• **Exercise prompt**:
For the word "металл", state how many lines below contain it. Give no other text.

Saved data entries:
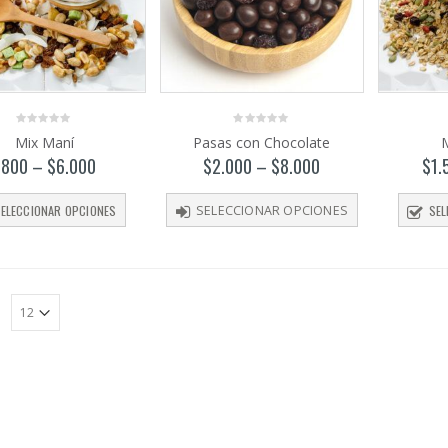
0
0
Mix Maní
Pasas con Chocolate
M
out
out
of
of
$
800
–
$
6.000
$
2.000
–
$
8.000
$
1.
5
5
ELECCIONAR OPCIONES
SEL
SELECCIONAR OPCIONES
:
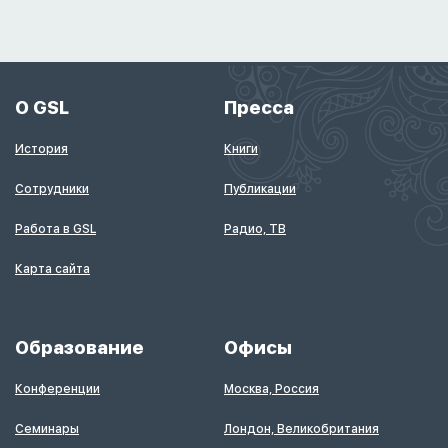
О GSL
Пресса
История
Книги
Сотрудники
Публикации
Работа в GSL
Радио, ТВ
Карта сайта
Образование
Офисы
Конференции
Москва, Россия
Семинары
Лондон, Великобритания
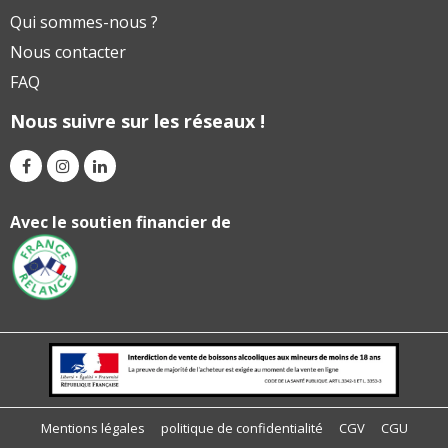
Qui sommes-nous ?
Nous contacter
FAQ
Nous suivre sur les réseaux !
Avec le soutien financier de
Mentions légales
politique de confidentialité
CGV
CGU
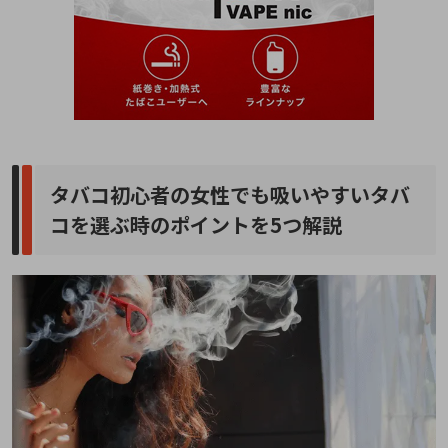
タバコ初心者の女性でも吸いやすいタバ
コを選ぶ時のポイントを5つ解説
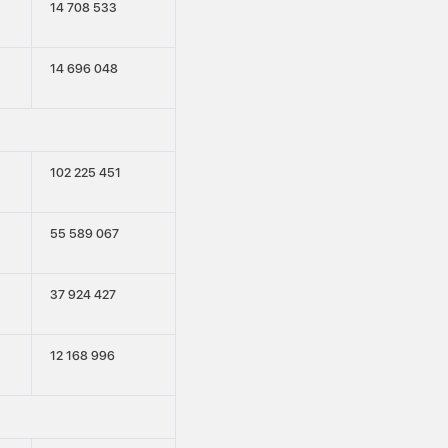
14 708 533
14 696 048
102 225 451
55 589 067
37 924 427
12 168 996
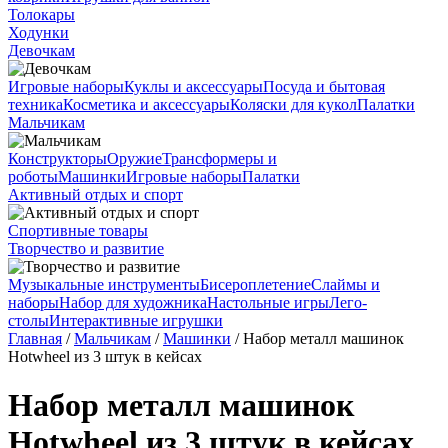
Толокары
Ходунки
Девочкам
Игровые наборы
Куклы и аксессуары
Посуда и бытовая
техника
Косметика и аксессуары
Коляски для кукол
Палатки
Мальчикам
Конструкторы
Оружие
Трансформеры и
роботы
Машинки
Игровые наборы
Палатки
Активный отдых и спорт
Спортивные товары
Творчество и развитие
Музыкальные инструменты
Бисероплетение
Слаймы и
наборы
Набор для художника
Настольные игры
Лего-
столы
Интерактивные игрушки
Главная
/
Мальчикам
/
Машинки
/ Набор металл машинок
Hotwheel из 3 штук в кейсах
Набор металл машинок
Hotwheel из 3 штук в кейсах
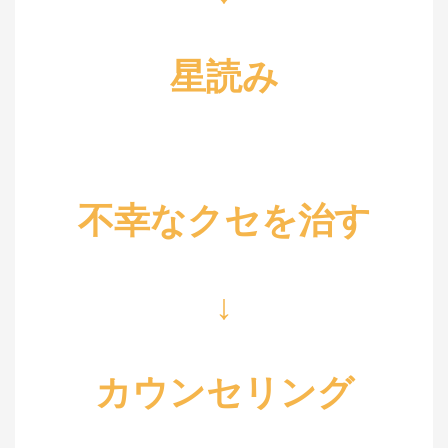
星読み
不幸なクセを治す
↓
カウンセリング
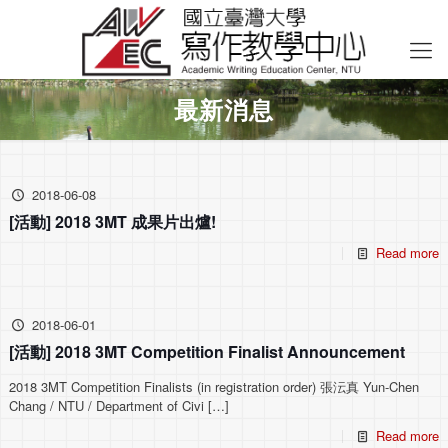
最新消息
2018-06-08
[活動] 2018 3MT 成果片出爐!
Read more
2018-06-01
[活動] 2018 3MT Competition Finalist Announcement
2018 3MT Competition Finalists (in registration order) 張沄真 Yun-Chen
Chang / NTU / Department of Civi
[…]
Read more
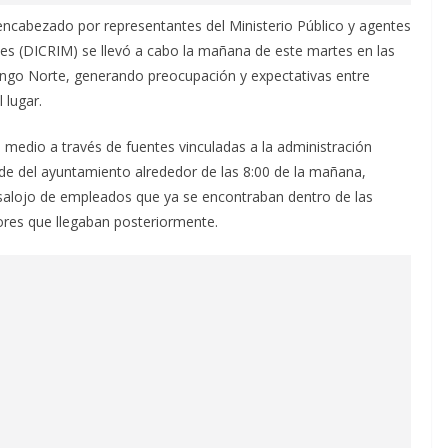
ncabezado por representantes del Ministerio Público y agentes
ales (DICRIM) se llevó a cabo la mañana de este martes en las
ingo Norte, generando preocupación y expectativas entre
 lugar.
medio a través de fuentes vinculadas a la administración
ede del ayuntamiento alrededor de las 8:00 de la mañana,
alojo de empleados que ya se encontraban dentro de las
dores que llegaban posteriormente.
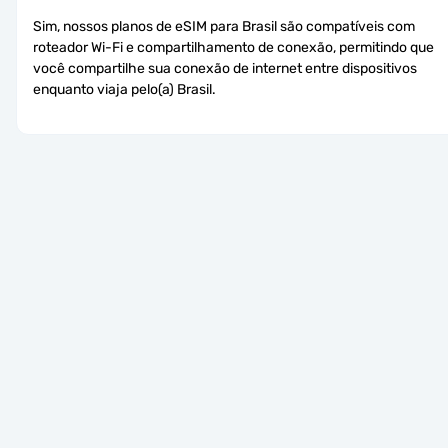
Sim, nossos planos de eSIM para Brasil são compatíveis com 
roteador Wi-Fi e compartilhamento de conexão, permitindo que 
você compartilhe sua conexão de internet entre dispositivos 
enquanto viaja pelo(a) Brasil.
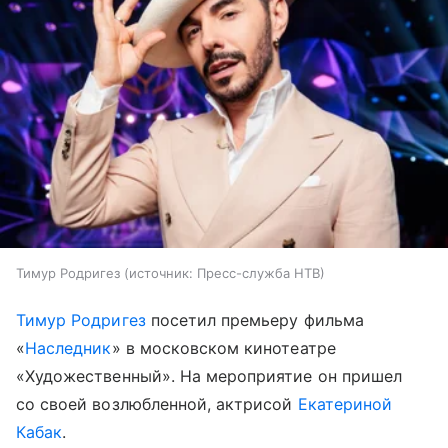
Тимур Родригез
источник:
Пресс-служба НТВ
Тимур Родригез
посетил премьеру фильма
«
Наследник
» в московском кинотеатре
«Художественный». На мероприятие он пришел
со своей возлюбленной, актрисой
Екатериной
Кабак
.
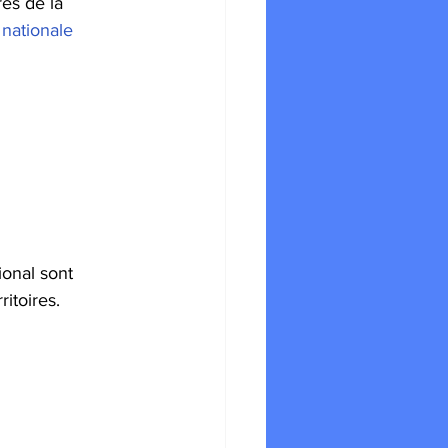
es de la 
nationale
ional sont 
itoires. 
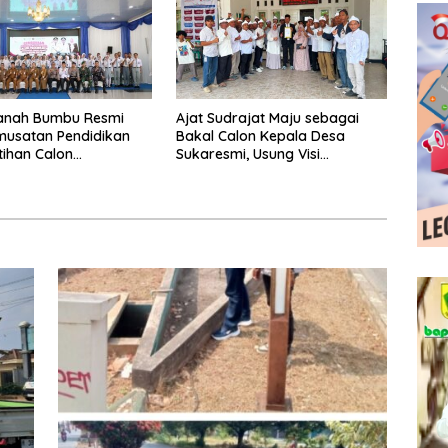
Tanah Bumbu Resmi
Ajat Sudrajat Maju sebagai
musatan Pendidikan
Bakal Calon Kepala Desa
tihan Calon
Sukaresmi, Usung Visi
ka 2026.
Pembangunan dan
Pemberdayaan Masyarakat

• **Exercise output**:
2